### PROBLEM DETAILS
Copy every entry in the listing below exactly, but not the pictures.
------------------------------------
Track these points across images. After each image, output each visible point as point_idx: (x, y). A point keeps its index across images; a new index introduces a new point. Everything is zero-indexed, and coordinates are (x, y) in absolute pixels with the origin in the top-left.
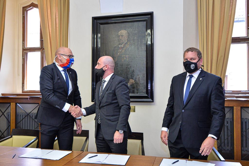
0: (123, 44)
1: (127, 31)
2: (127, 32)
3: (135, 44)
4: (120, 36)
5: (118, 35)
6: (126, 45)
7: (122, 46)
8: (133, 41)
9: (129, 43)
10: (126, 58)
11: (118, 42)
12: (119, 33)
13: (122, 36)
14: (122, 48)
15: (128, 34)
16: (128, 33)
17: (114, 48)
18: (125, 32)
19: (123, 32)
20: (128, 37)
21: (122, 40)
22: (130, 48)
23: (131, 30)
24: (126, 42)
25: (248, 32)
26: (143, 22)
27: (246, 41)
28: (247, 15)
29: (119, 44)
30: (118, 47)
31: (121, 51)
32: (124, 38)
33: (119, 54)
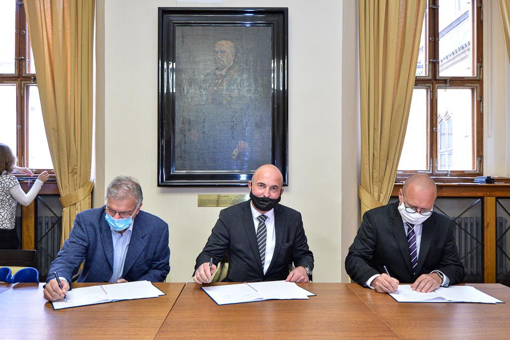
0: (225, 69)
2: (232, 45)
3: (249, 70)
4: (219, 53)
6: (232, 71)
7: (223, 73)
8: (245, 64)
9: (237, 68)
10: (231, 97)
11: (214, 64)
12: (217, 45)
13: (223, 52)
14: (223, 77)
15: (234, 49)
16: (235, 47)
17: (206, 75)
18: (229, 45)
20: (236, 56)
21: (223, 61)
22: (239, 79)
24: (231, 65)
25: (430, 69)
26: (267, 28)
27: (426, 85)
28: (429, 38)
29: (217, 69)
30: (215, 74)
31: (219, 83)
32: (228, 56)
33: (215, 88)
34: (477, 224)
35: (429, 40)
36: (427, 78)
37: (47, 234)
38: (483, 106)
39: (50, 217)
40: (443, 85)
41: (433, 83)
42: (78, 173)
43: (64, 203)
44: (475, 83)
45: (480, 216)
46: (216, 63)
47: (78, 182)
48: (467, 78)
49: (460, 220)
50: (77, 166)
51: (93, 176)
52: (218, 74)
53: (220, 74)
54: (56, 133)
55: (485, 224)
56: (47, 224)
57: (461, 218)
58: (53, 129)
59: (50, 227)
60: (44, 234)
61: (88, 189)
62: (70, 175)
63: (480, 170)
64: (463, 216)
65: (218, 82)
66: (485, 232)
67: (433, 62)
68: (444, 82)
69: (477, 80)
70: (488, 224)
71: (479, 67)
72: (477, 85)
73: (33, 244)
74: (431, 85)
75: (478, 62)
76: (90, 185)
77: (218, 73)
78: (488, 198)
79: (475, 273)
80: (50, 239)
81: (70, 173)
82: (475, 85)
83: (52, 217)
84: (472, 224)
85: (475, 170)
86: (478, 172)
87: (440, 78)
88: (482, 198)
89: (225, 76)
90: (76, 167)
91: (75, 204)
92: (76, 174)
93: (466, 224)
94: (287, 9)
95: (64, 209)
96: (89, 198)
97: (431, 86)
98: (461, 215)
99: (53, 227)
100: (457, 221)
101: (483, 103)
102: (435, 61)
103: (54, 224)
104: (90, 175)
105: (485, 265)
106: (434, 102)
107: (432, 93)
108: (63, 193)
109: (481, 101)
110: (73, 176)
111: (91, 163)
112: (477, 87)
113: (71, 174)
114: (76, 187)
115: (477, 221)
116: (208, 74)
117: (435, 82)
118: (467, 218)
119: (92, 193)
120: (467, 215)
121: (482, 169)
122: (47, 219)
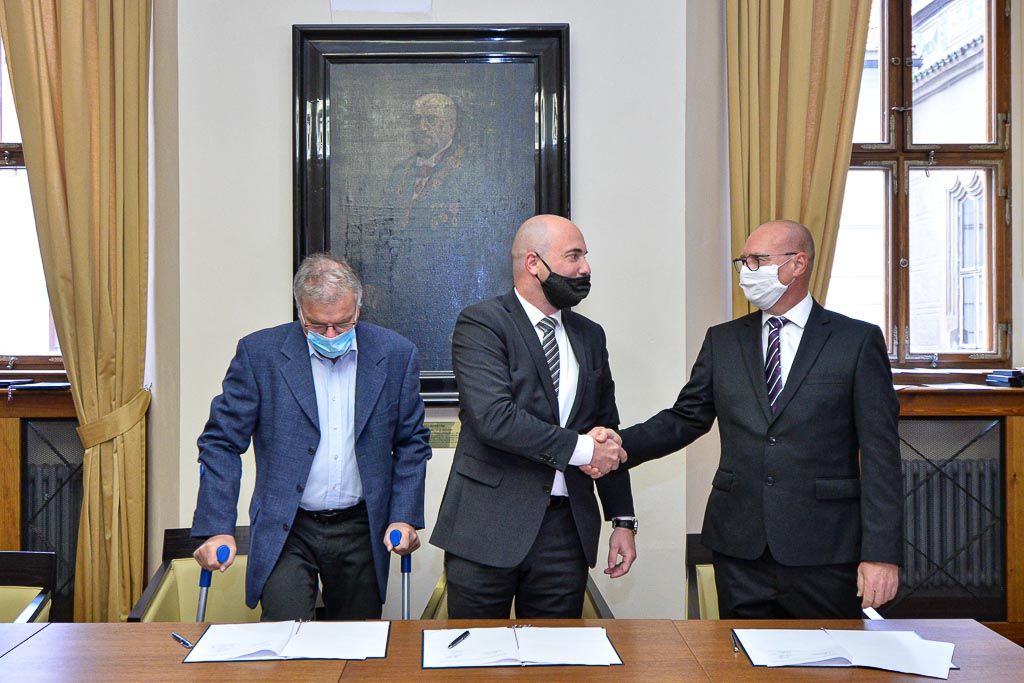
0: (435, 155)
1: (454, 99)
2: (451, 103)
3: (487, 156)
4: (423, 120)
5: (411, 111)
6: (450, 159)
7: (432, 162)
8: (477, 143)
9: (460, 152)
10: (449, 214)
11: (412, 145)
12: (418, 103)
13: (431, 118)
14: (431, 171)
15: (457, 112)
16: (457, 107)
17: (395, 169)
18: (443, 104)
19: (436, 103)
20: (459, 126)
21: (431, 138)
22: (465, 174)
23: (472, 95)
24: (447, 146)
25: (893, 127)
26: (524, 65)
27: (883, 162)
28: (890, 58)
29: (418, 154)
30: (414, 166)
31: (424, 184)
32: (441, 127)
33: (415, 196)
34: (993, 475)
35: (890, 63)
36: (885, 147)
37: (46, 504)
38: (1010, 208)
39: (54, 466)
40: (922, 162)
41: (898, 160)
42: (119, 371)
43: (86, 437)
44: (992, 157)
45: (997, 456)
46: (416, 141)
47: (118, 392)
48: (975, 147)
49: (956, 465)
50: (115, 357)
51: (149, 378)
52: (421, 164)
53: (424, 165)
54: (71, 287)
55: (1009, 477)
56: (46, 481)
57: (958, 462)
58: (64, 277)
59: (53, 490)
60: (40, 505)
61: (138, 407)
62: (100, 377)
63: (1004, 353)
64: (962, 457)
65: (420, 182)
66: (1009, 494)
67: (898, 111)
68: (923, 155)
69: (997, 151)
70: (1015, 476)
71: (1000, 122)
72: (999, 163)
73: (18, 525)
74: (894, 163)
75: (999, 110)
76: (144, 397)
77: (420, 162)
78: (1014, 418)
79: (989, 582)
80: (53, 516)
81: (101, 373)
82: (993, 162)
83: (57, 467)
84: (981, 476)
85: (994, 352)
86: (999, 356)
87: (913, 148)
88: (1002, 419)
89: (435, 170)
90: (113, 360)
91: (112, 440)
92: (115, 374)
93: (968, 476)
94: (566, 28)
95: (87, 451)
96: (142, 427)
97: (895, 166)
98: (956, 455)
99: (59, 490)
100: (947, 470)
101: (1010, 204)
102: (902, 109)
103: (62, 485)
104: (143, 377)
105: (1009, 567)
106: (902, 200)
107: (896, 182)
108: (85, 415)
109: (1006, 197)
110: (106, 379)
111: (145, 350)
112: (996, 166)
113: (102, 376)
114: (114, 403)
115: (991, 468)
116: (399, 166)
117: (901, 158)
118: (970, 462)
119: (148, 414)
120: (972, 454)
121: (1008, 350)
122: (46, 471)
------------------------------------
### YOUR SOLUTION
Track these points across images. After each image, output each visible point as point_idx: (x, y). A point keeps its index across images; a new index introduces a new point. Everything is zero-indexed, and coordinates are (x, y) in absolute pixels with the origin in the top-left.
0: (123, 44)
1: (127, 31)
2: (127, 32)
3: (135, 44)
4: (120, 36)
5: (118, 35)
6: (126, 45)
7: (122, 46)
8: (133, 41)
9: (129, 43)
10: (126, 58)
11: (118, 42)
12: (119, 33)
13: (122, 36)
14: (122, 48)
15: (128, 34)
16: (128, 33)
17: (114, 48)
18: (125, 32)
19: (123, 32)
20: (128, 37)
21: (122, 40)
22: (130, 48)
23: (131, 30)
24: (126, 42)
25: (248, 32)
26: (143, 22)
27: (246, 41)
28: (247, 15)
29: (119, 44)
30: (118, 47)
31: (121, 51)
32: (124, 38)
33: (119, 54)
0: (225, 69)
2: (232, 45)
3: (249, 70)
4: (219, 53)
6: (232, 71)
7: (223, 73)
8: (245, 64)
9: (237, 68)
10: (231, 97)
11: (214, 64)
12: (217, 45)
13: (223, 52)
14: (223, 77)
15: (234, 49)
16: (235, 47)
17: (206, 75)
18: (229, 45)
20: (236, 56)
21: (223, 61)
22: (239, 79)
24: (231, 65)
25: (430, 69)
26: (267, 28)
27: (426, 85)
28: (429, 38)
29: (217, 69)
30: (215, 74)
31: (219, 83)
32: (228, 56)
33: (215, 88)
34: (477, 224)
35: (429, 40)
36: (427, 78)
37: (47, 234)
38: (483, 106)
39: (50, 217)
40: (443, 85)
41: (433, 83)
42: (78, 173)
43: (64, 203)
44: (475, 83)
45: (480, 216)
46: (216, 63)
47: (78, 182)
48: (467, 78)
49: (460, 220)
50: (77, 166)
51: (93, 176)
52: (218, 74)
53: (220, 74)
54: (56, 133)
55: (485, 224)
56: (47, 224)
57: (461, 218)
58: (53, 129)
59: (50, 227)
60: (44, 234)
61: (88, 189)
62: (70, 175)
63: (480, 170)
64: (463, 216)
65: (218, 82)
66: (485, 232)
67: (433, 62)
68: (444, 82)
69: (477, 80)
70: (488, 224)
71: (479, 67)
72: (477, 85)
73: (33, 244)
74: (431, 85)
75: (478, 62)
76: (90, 185)
77: (218, 73)
78: (488, 198)
79: (475, 273)
80: (50, 239)
81: (70, 173)
82: (475, 85)
83: (52, 217)
84: (472, 224)
85: (475, 170)
86: (478, 172)
87: (440, 78)
88: (482, 198)
89: (225, 76)
90: (76, 167)
91: (75, 204)
92: (76, 174)
93: (466, 224)
94: (287, 9)
95: (64, 209)
96: (89, 198)
97: (431, 86)
98: (461, 215)
99: (53, 227)
100: (457, 221)
101: (483, 103)
102: (435, 61)
103: (54, 224)
104: (90, 175)
105: (485, 265)
106: (434, 102)
107: (432, 93)
108: (63, 193)
109: (481, 101)
110: (73, 176)
111: (91, 163)
112: (477, 87)
113: (71, 174)
114: (76, 187)
115: (477, 221)
116: (208, 74)
117: (435, 82)
118: (467, 218)
119: (92, 193)
120: (467, 215)
121: (482, 169)
122: (47, 219)
0: (435, 155)
1: (454, 99)
2: (451, 103)
3: (487, 156)
4: (423, 120)
5: (411, 111)
6: (450, 159)
7: (432, 162)
8: (477, 143)
9: (460, 152)
10: (449, 214)
11: (412, 145)
12: (418, 103)
13: (431, 118)
14: (431, 171)
15: (457, 112)
16: (457, 107)
17: (395, 169)
18: (443, 104)
19: (436, 103)
20: (459, 126)
21: (431, 138)
22: (465, 174)
23: (472, 95)
24: (447, 146)
25: (893, 127)
26: (524, 65)
27: (883, 162)
28: (890, 58)
29: (418, 154)
30: (414, 166)
31: (424, 184)
32: (441, 127)
33: (415, 196)
34: (993, 475)
35: (890, 63)
36: (885, 147)
37: (46, 504)
38: (1010, 208)
39: (54, 466)
40: (922, 162)
41: (898, 160)
42: (119, 371)
43: (86, 437)
44: (992, 157)
45: (997, 456)
46: (416, 141)
47: (118, 392)
48: (975, 147)
49: (956, 465)
50: (115, 357)
51: (149, 378)
52: (421, 164)
53: (424, 165)
54: (71, 287)
55: (1009, 477)
56: (46, 481)
57: (958, 462)
58: (64, 277)
59: (53, 490)
60: (40, 505)
61: (138, 407)
62: (100, 377)
63: (1004, 353)
64: (962, 457)
65: (420, 182)
66: (1009, 494)
67: (898, 111)
68: (923, 155)
69: (997, 151)
70: (1015, 476)
71: (1000, 122)
72: (999, 163)
73: (18, 525)
74: (894, 163)
75: (999, 110)
76: (144, 397)
77: (420, 162)
78: (1014, 418)
79: (989, 582)
80: (53, 516)
81: (101, 373)
82: (993, 162)
83: (57, 467)
84: (981, 476)
85: (994, 352)
86: (999, 356)
87: (913, 148)
88: (1002, 419)
89: (435, 170)
90: (113, 360)
91: (112, 440)
92: (115, 374)
93: (968, 476)
94: (566, 28)
95: (87, 451)
96: (142, 427)
97: (895, 166)
98: (956, 455)
99: (59, 490)
100: (947, 470)
101: (1010, 204)
102: (902, 109)
103: (62, 485)
104: (143, 377)
105: (1009, 567)
106: (902, 200)
107: (896, 182)
108: (85, 415)
109: (1006, 197)
110: (106, 379)
111: (145, 350)
112: (996, 166)
113: (102, 376)
114: (114, 403)
115: (991, 468)
116: (399, 166)
117: (901, 158)
118: (970, 462)
119: (148, 414)
120: (972, 454)
121: (1008, 350)
122: (46, 471)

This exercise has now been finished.